Bailed-out insurer AIG ended the year on a strong note, earning income of $11.2 billion in the fourth quarter. Most of the profits came from selling and spinning off various business units, primarily two of its life insurance businesses.
Last month American International Group Inc. laid the groundwork to start repaying the American taxpayer. A symbol of the excessive risk that led to the financial crisis, AIG was bailed out by the U.S. government in a package that totaled $182 billion. In January, AIG paid back a portion of the government's loans and renegotiated the rest of the package which led the government to own a 92 percent stake in AIG. The government plans to start selling those shares over the next two years.
AIG earned $16.60 per share in the fourth quarter, the company reported Thursday. In the same period last year, the company reported a loss of $8.87 billion, or $65.51 per share. For the full year, AIG reported net income of $7.8 billion.
The insurance giant's profit came from gains of $17.6 billion primarily from an initial public offering of AIA Group, a Hong Kong unit and from the sale of American Life Insurance Company. These two sales were key elements in the company's ability to raise cash to restructure its bailout terms with the government.

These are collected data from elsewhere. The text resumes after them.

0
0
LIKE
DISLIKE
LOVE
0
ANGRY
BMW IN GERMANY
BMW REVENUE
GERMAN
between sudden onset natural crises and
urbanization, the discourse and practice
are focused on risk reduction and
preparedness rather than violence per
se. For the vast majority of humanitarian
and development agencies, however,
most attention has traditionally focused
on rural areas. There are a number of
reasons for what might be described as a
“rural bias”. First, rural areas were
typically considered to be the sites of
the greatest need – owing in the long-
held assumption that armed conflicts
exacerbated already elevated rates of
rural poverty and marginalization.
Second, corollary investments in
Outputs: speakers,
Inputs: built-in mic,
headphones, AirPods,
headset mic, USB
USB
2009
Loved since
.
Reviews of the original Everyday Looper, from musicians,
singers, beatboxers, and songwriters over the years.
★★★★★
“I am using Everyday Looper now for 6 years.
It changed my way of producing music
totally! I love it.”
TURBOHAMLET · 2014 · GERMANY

"We completed several key restructuring milestones in the quarter," AIG's chief executive, Robert Benmosche, said in a statement. Benmosche will discuss the company's performance and its outlook for the coming year in a conference call Friday morning, the company's first earnings call in two years.
Investors still have concerns about AIG's ability to generate future earnings. Two weeks ago, the company announced an addition of $4.2 billion to loss reserves at Chartis, its property and casualty insurance business. Chartis is one of AIG's main business lines and its performance is key to the successful sale of AIG shares by the government.

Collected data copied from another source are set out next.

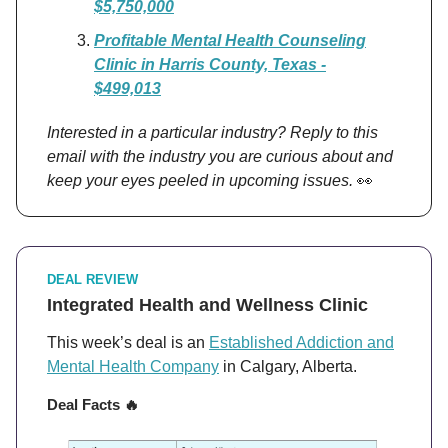
$5,750,000
Profitable Mental Health Counseling
Clinic in Harris County, Texas -
$499,013
Interested in a particular industry? Reply to this
email with the industry you are curious about and
keep your eyes peeled in upcoming issues.
👀
DEAL REVIEW
Integrated Health and Wellness Clinic
This week’s deal is an
Established Addiction and
Mental Health Company
in Calgary, Alberta.
Deal Facts
🔥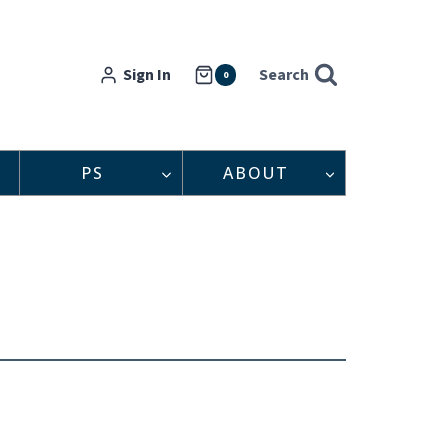
Sign In
Search
0
PS
ABOUT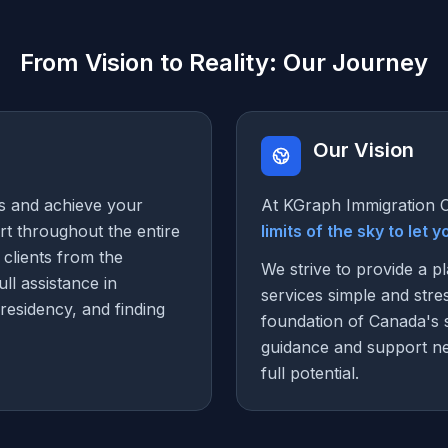
From Vision to Reality: Our Journey
Our Vision
s and achieve your
At KGraph Immigration C
t throughout the entire
limits of the sky to let 
 clients from the
We strive to provide a p
ll assistance in
services simple and stre
residency, and finding
foundation of Canada's 
guidance and support ne
full potential.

"Just when we're expecting progress, the first data point that we see from the company is a $4 billion charge which raises a big question mark," said Paul Howard, director of research at Solstice Research.
Fitch Ratings lowered its ratings on some of AIG's insurance subsidiaries after the announcement came out.
Howard said that AIG is adding to reserves at a time when rivals Travelers Cos. and Chubb Corp. are doing the opposite: taking money out of their reserves because of lower expected losses. Shares of Travelers and Chubb are trading near 52-week highs, while AIG shares are down 16 percent since the beginning of this year.
Despite those concerns, AIG's quarterly and full-year profit mark a strong turnaround for the company. AIG became a symbol of lax regulation and excess risk on Wall Street during the financial crisis that crested in late 2008.
AIG had written insurance on the value of hundreds of billions in mortgage investments held by financial institutions. When the investments lost value, AIG could not afford to make good on its contracts. Finally, it had to take the government's help to help stay out of bankruptcy.